Dataset excerpts:
++++++++

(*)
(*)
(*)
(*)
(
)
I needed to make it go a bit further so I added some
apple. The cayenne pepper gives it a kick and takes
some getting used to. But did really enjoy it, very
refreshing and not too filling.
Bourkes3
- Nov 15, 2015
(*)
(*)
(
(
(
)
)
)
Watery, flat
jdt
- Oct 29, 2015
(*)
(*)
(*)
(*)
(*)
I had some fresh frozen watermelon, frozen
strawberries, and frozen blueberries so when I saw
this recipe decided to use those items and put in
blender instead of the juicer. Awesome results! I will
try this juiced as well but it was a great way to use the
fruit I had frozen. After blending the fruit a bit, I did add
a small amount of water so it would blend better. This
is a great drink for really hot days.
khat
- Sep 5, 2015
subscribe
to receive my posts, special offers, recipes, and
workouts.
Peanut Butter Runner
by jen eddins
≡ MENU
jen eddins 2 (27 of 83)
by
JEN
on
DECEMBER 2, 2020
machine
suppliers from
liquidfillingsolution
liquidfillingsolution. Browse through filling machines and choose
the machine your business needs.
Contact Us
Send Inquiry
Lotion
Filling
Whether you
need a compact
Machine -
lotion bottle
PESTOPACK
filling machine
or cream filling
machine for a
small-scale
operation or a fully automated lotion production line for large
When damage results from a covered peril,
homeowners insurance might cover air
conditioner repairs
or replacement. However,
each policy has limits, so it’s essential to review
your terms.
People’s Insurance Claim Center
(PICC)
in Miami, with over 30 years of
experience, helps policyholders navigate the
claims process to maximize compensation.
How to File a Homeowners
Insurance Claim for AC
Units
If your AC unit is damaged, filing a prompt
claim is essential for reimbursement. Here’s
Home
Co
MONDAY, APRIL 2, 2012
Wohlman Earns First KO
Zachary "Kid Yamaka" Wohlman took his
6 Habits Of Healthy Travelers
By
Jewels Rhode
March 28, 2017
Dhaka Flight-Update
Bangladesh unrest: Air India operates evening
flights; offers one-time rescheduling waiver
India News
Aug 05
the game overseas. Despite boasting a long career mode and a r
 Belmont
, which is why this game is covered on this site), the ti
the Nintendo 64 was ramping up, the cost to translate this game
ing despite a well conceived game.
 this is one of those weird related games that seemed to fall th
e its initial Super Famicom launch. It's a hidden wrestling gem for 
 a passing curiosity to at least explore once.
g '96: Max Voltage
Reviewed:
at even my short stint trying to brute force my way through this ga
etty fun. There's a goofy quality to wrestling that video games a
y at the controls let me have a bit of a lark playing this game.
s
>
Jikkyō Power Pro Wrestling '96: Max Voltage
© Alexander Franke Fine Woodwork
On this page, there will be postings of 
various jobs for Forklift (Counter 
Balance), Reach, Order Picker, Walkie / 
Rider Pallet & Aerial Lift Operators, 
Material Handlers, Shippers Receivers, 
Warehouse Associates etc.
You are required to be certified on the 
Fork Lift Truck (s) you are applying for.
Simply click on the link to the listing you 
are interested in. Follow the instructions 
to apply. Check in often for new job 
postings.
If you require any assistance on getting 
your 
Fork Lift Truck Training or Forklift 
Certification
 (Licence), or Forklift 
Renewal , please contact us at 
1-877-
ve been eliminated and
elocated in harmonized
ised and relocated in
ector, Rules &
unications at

++++++++

• **Exercise prompt**
Every line of the records above needs to be given again exactly.

• **Task answer**
(*)
(*)
(*)
(*)
(
)
I needed to make it go a bit further so I added some
apple. The cayenne pepper gives it a kick and takes
some getting used to. But did really enjoy it, very
refreshing and not too filling.
Bourkes3
- Nov 15, 2015
(*)
(*)
(
(
(
)
)
)
Watery, flat
jdt
- Oct 29, 2015
(*)
(*)
(*)
(*)
(*)
I had some fresh frozen watermelon, frozen
strawberries, and frozen blueberries so when I saw
this recipe decided to use those items and put in
blender instead of the juicer. Awesome results! I will
try this juiced as well but it was a great way to use the
fruit I had frozen. After blending the fruit a bit, I did add
a small amount of water so it would blend better. This
is a great drink for really hot days.
khat
- Sep 5, 2015
subscribe
to receive my posts, special offers, recipes, and
workouts.
Peanut Butter Runner
by jen eddins
≡ MENU
jen eddins 2 (27 of 83)
by
JEN
on
DECEMBER 2, 2020
machine
suppliers from
liquidfillingsolution
liquidfillingsolution. Browse through filling machines and choose
the machine your business needs.
Contact Us
Send Inquiry
Lotion
Filling
Whether you
need a compact
Machine -
lotion bottle
PESTOPACK
filling machine
or cream filling
machine for a
small-scale
operation or a fully automated lotion production line for large
When damage results from a covered peril,
homeowners insurance might cover air
conditioner repairs
or replacement. However,
each policy has limits, so it’s essential to review
your terms.
People’s Insurance Claim Center
(PICC)
in Miami, with over 30 years of
experience, helps policyholders navigate the
claims process to maximize compensation.
How to File a Homeowners
Insurance Claim for AC
Units
If your AC unit is damaged, filing a prompt
claim is essential for reimbursement. Here’s
Home
Co
MONDAY, APRIL 2, 2012
Wohlman Earns First KO
Zachary "Kid Yamaka" Wohlman took his
6 Habits Of Healthy Travelers
By
Jewels Rhode
March 28, 2017
Dhaka Flight-Update
Bangladesh unrest: Air India operates evening
flights; offers one-time rescheduling waiver
India News
Aug 05
the game overseas. Despite boasting a long career mode and a r
 Belmont
, which is why this game is covered on this site), the ti
the Nintendo 64 was ramping up, the cost to translate this game
ing despite a well conceived game.
 this is one of those weird related games that seemed to fall th
e its initial Super Famicom launch. It's a hidden wrestling gem for 
 a passing curiosity to at least explore once.
g '96: Max Voltage
Reviewed:
at even my short stint trying to brute force my way through this ga
etty fun. There's a goofy quality to wrestling that video games a
y at the controls let me have a bit of a lark playing this game.
s
>
Jikkyō Power Pro Wrestling '96: Max Voltage
© Alexander Franke Fine Woodwork
On this page, there will be postings of 
various jobs for Forklift (Counter 
Balance), Reach, Order Picker, Walkie / 
Rider Pallet & Aerial Lift Operators, 
Material Handlers, Shippers Receivers, 
Warehouse Associates etc.
You are required to be certified on the 
Fork Lift Truck (s) you are applying for.
Simply click on the link to the listing you 
are interested in. Follow the instructions 
to apply. Check in often for new job 
postings.
If you require any assistance on getting 
your 
Fork Lift Truck Training or Forklift 
Certification
 (Licence), or Forklift 
Renewal , please contact us at 
1-877-
ve been eliminated and
elocated in harmonized
ised and relocated in
ector, Rules &
unications at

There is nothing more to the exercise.